The first update is about Justin’s trail improvement work down along the Back River. Thanks to a grant from the Fields Pond Foundation, Justin is able to continue improving the trails on the Gardens’ property. He was also able to attend a workshop on best management practices for trail building this fall, which was coordinated and taught by the Maine Forest Service. He is using knowledge and techniques gained from this workshop directly on the trail improvement.

Justin is focusing our trail improvements on the Huckleberry Cove Trail. This trail runs south along the shoreline of the Back River from the Vayo Meditation Garden along the gorgeous ledge outcrop. If you have yet to walk down this trail, be sure to check it out this spring. When the trail was initially constructed, a layer of landscape fabric was used under the walkway mulch. Over time, we noticed that the fabric did not provide a rough enough surface for the mulch to “grab” onto. The walkway appeared that it was cracking in places, and in other locations you could even see the black landscape fabric.

Justin surveying his work

Justin surveying his work

What Justin did this past week was to initially scrape away the top layer of walkway mulch. Then he pulled away the landscape fabric, which we are hoping to reuse in other areas of the property. Justin is using smaller equipment and hand tools to create as little impact on the surrounding forest as possible. The mulch is scraped back by using a compact, track loader called a Toro Dingo (see above). By using a loader on tracks, the weight of the machine is spread out over a greater surface area, which causes less disturbance and compaction.

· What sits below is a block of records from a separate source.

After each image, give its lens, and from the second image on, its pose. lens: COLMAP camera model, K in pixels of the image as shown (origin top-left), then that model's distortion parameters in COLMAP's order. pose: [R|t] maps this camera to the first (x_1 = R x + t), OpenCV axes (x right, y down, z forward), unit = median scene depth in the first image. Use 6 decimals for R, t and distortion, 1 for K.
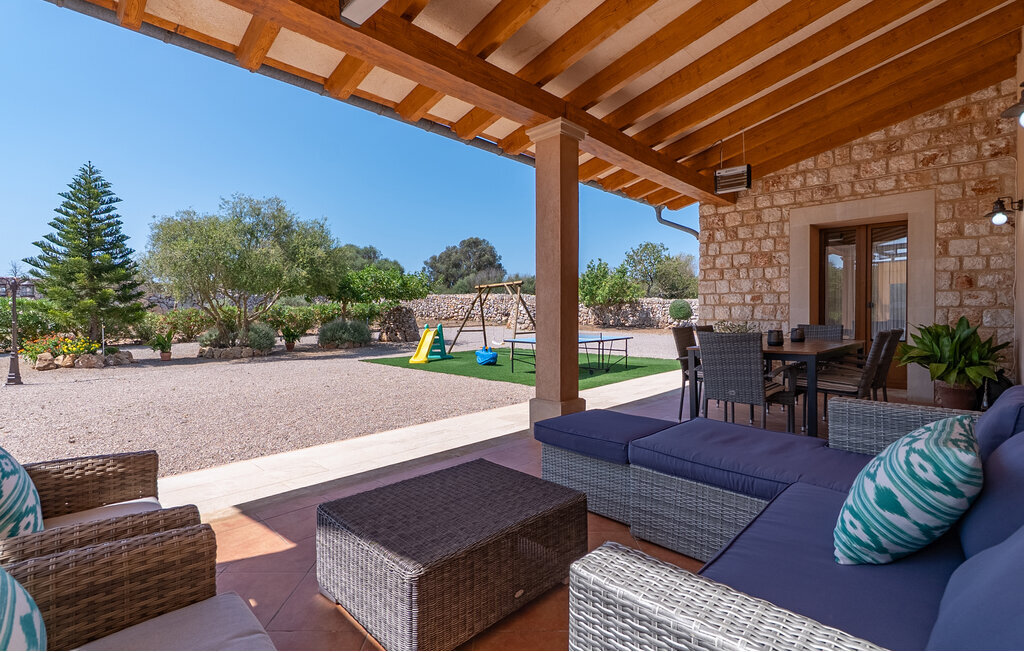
lens RADIAL K [[468.5, 0, 513.0], [0, 468.5, 309.1], [0, 0, 1]] dist [-0.004118, -0.000448]
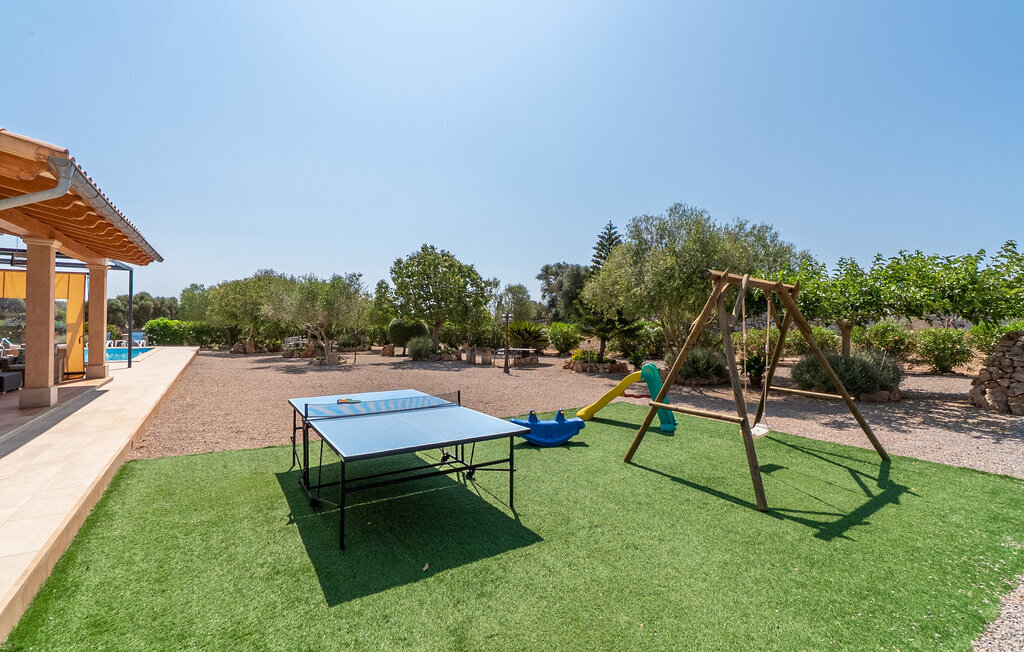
lens RADIAL K [[449.0, 0, 509.4], [0, 449.0, 319.8], [0, 0, 1]] dist [-0.005194, -0.000221]
pose [[-0.223638, -0.006853, -0.974648, 0.448496], [-0.001636, 0.999977, -0.006656, -0.020276], [0.974671, 0.000106, -0.223643, 1.028357]]
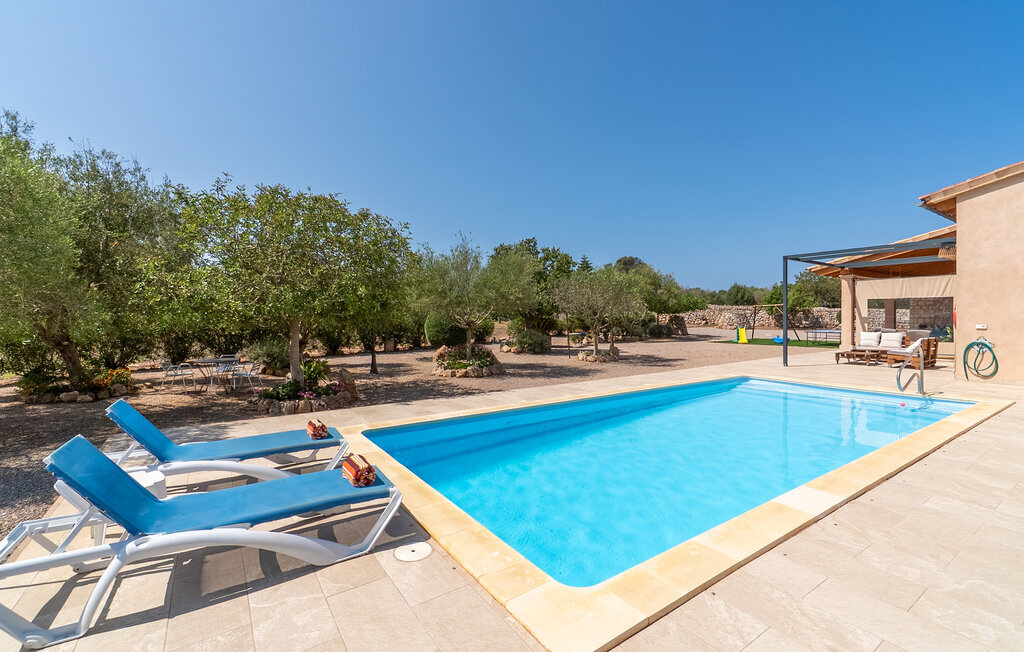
lens RADIAL K [[449.0, 0, 509.4], [0, 449.0, 319.8], [0, 0, 1]] dist [-0.005194, -0.000221]
pose [[0.978480, -0.002289, -0.206331, -0.830905], [0.005551, 0.999869, 0.015230, -0.030621], [0.206269, -0.016048, 0.978364, -1.258653]]
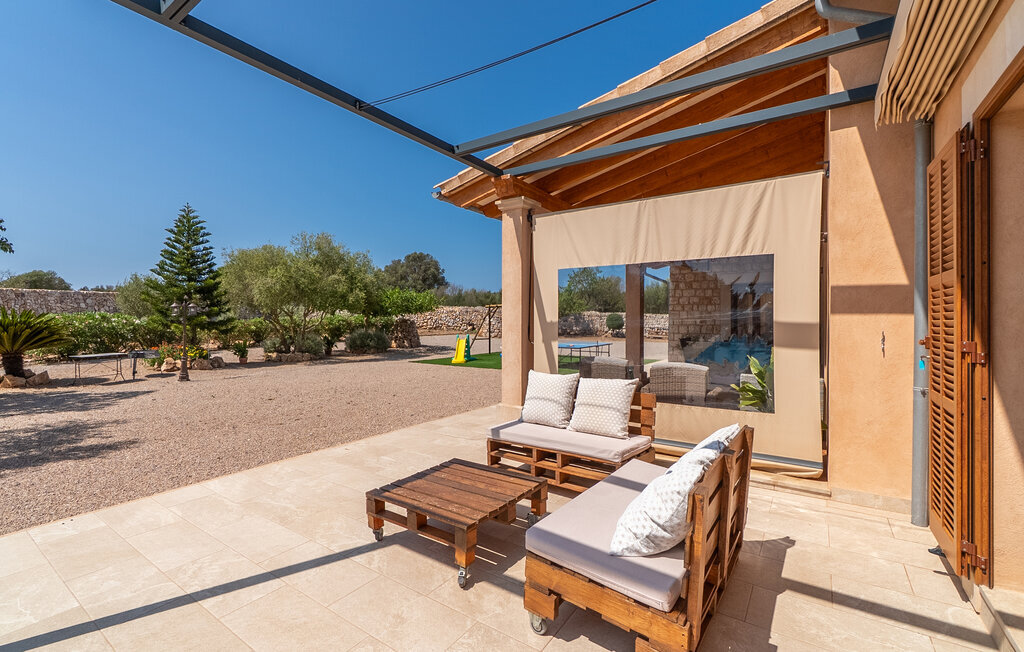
lens RADIAL K [[444.4, 0, 512.3], [0, 444.4, 315.0], [0, 0, 1]] dist [-0.001429, -0.000015]
pose [[0.985366, 0.006055, 0.170345, -0.266844], [-0.005267, 0.999973, -0.005077, -0.019076], [-0.170371, 0.004106, 0.985371, -0.305813]]
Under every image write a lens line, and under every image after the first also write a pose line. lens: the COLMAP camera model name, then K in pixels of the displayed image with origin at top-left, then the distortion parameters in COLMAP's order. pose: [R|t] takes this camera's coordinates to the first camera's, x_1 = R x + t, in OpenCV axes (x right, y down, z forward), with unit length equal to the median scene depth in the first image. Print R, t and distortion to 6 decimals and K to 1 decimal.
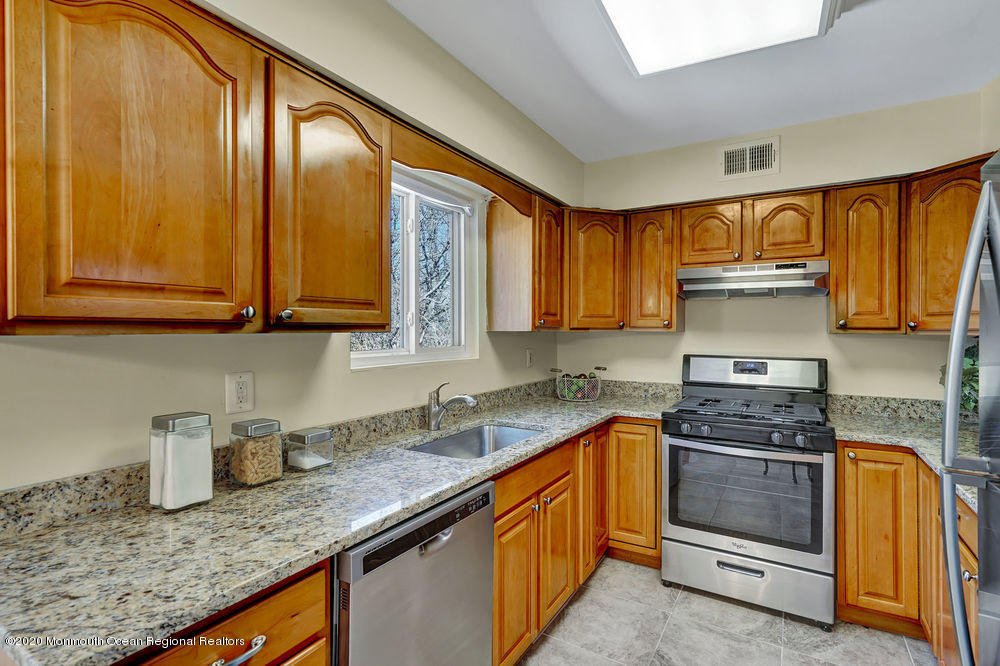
lens RADIAL K [[487.9, 0, 500.4], [0, 487.9, 331.6], [0, 0, 1]] dist [0.003123, 0.000179]
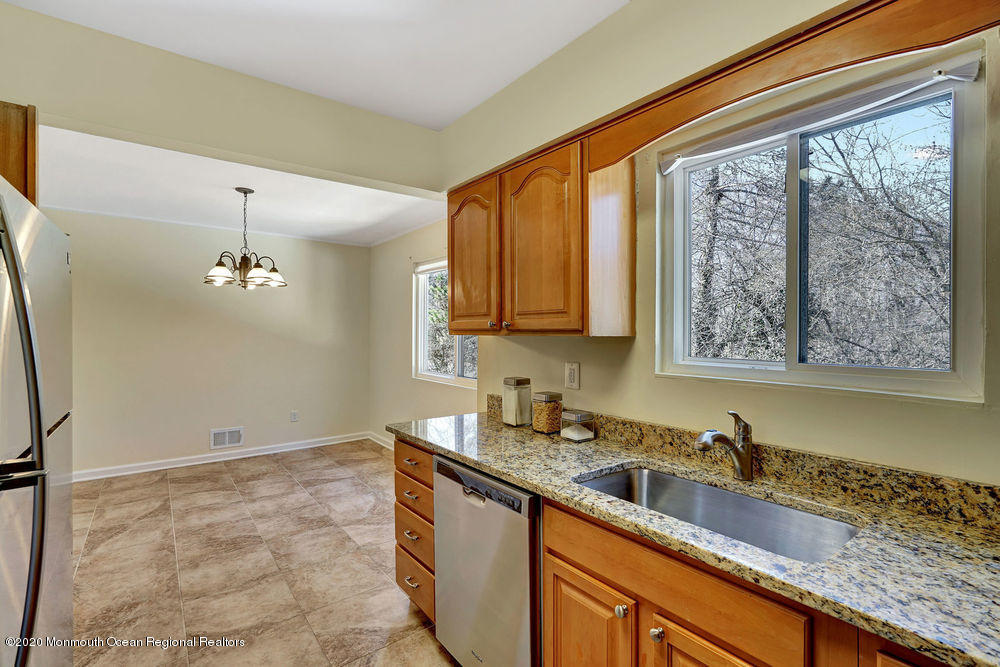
lens RADIAL K [[458.4, 0, 500.6], [0, 458.4, 330.0], [0, 0, 1]] dist [-0.001376, 0.000206]
pose [[-0.366186, -0.000384, -0.930542, 0.870650], [-0.003132, 0.999995, 0.000819, -0.015507], [0.930536, 0.003215, -0.366185, 1.335556]]
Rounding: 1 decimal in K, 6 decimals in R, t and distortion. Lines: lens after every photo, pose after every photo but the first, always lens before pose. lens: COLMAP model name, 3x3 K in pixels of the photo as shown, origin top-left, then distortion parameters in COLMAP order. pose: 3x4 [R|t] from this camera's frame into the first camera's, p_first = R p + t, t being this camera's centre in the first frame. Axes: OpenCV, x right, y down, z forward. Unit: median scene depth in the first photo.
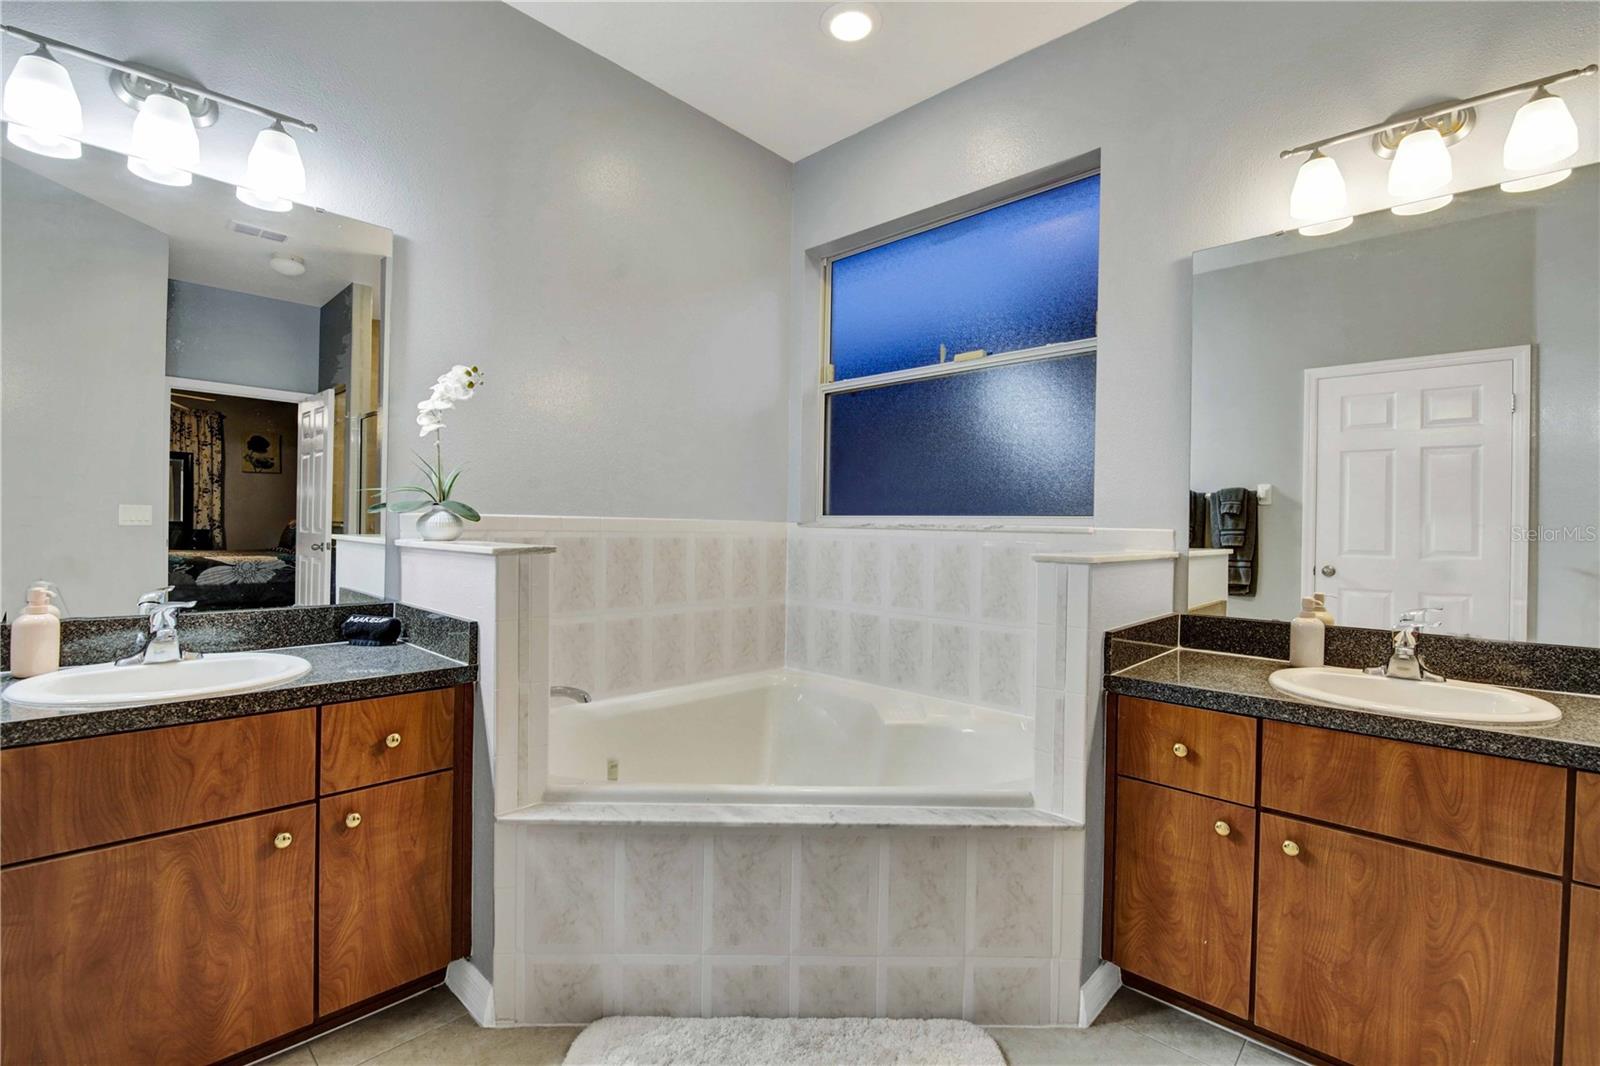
lens RADIAL K [[698.8, 0, 805.9], [0, 698.8, 530.4], [0, 0, 1]] dist [-0.000005, -0.008279]
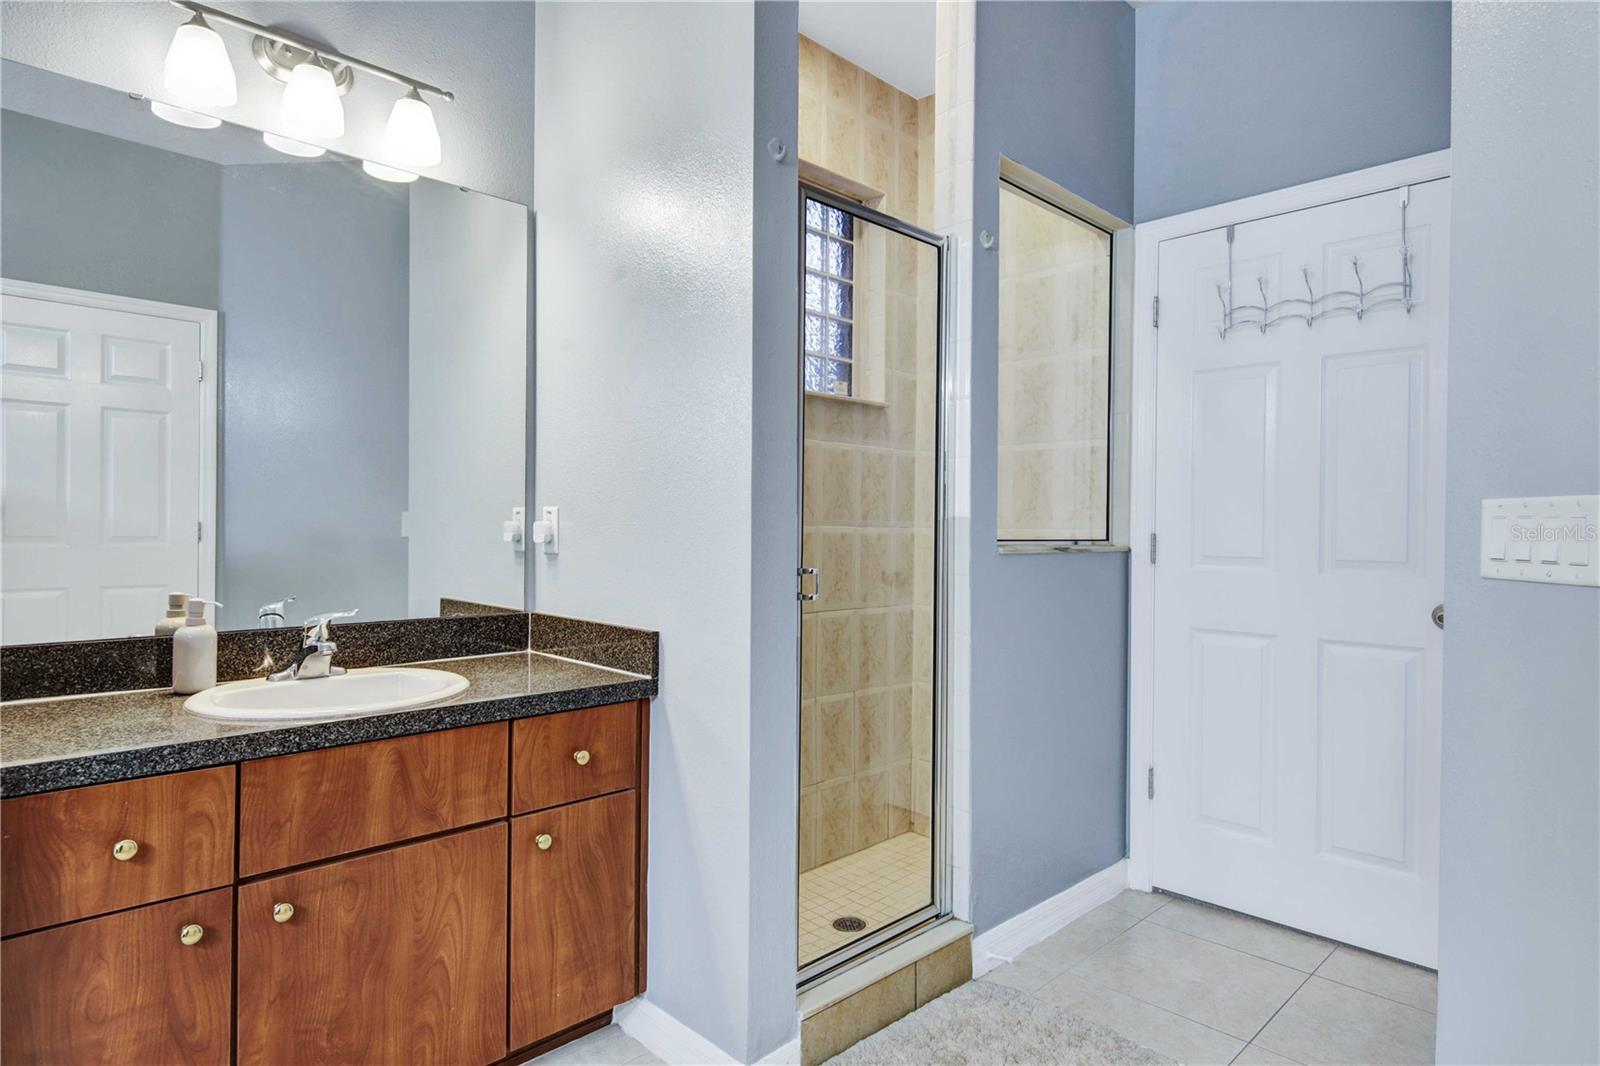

Justin is hauling excess material out of the trail area with a small Kubota all-terrain vehicle. If you have been to the Gardens, you probably have noticed our staff moving about in these useful machines.

If Justin gets near a tree root, he parks the Dingo and finishes the excavation using a shovel and rake. It can be hard work, but Justin loves the fact that it keeps him warm on these colder days.